*Given records*.

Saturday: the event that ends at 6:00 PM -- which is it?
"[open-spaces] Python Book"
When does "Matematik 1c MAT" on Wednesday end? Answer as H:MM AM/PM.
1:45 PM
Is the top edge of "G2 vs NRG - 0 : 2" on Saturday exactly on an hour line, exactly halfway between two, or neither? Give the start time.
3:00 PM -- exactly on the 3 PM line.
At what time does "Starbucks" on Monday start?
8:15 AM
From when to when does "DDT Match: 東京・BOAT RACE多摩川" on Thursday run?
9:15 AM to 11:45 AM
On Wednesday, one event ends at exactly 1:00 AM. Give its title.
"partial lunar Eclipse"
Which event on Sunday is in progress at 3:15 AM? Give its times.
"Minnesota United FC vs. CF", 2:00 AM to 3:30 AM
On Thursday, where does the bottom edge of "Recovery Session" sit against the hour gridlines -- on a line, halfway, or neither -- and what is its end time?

*Problem statement*. Copy out the lines word for word, starting with the line containing "From when to" and going on through the last line of the records.

*Finished exercise*.
From when to when does "DDT Match: 東京・BOAT RACE多摩川" on Thursday run?
9:15 AM to 11:45 AM
On Wednesday, one event ends at exactly 1:00 AM. Give its title.
"partial lunar Eclipse"
Which event on Sunday is in progress at 3:15 AM? Give its times.
"Minnesota United FC vs. CF", 2:00 AM to 3:30 AM
On Thursday, where does the bottom edge of "Recovery Session" sit against the hour gridlines -- on a line, halfway, or neither -- and what is its end time?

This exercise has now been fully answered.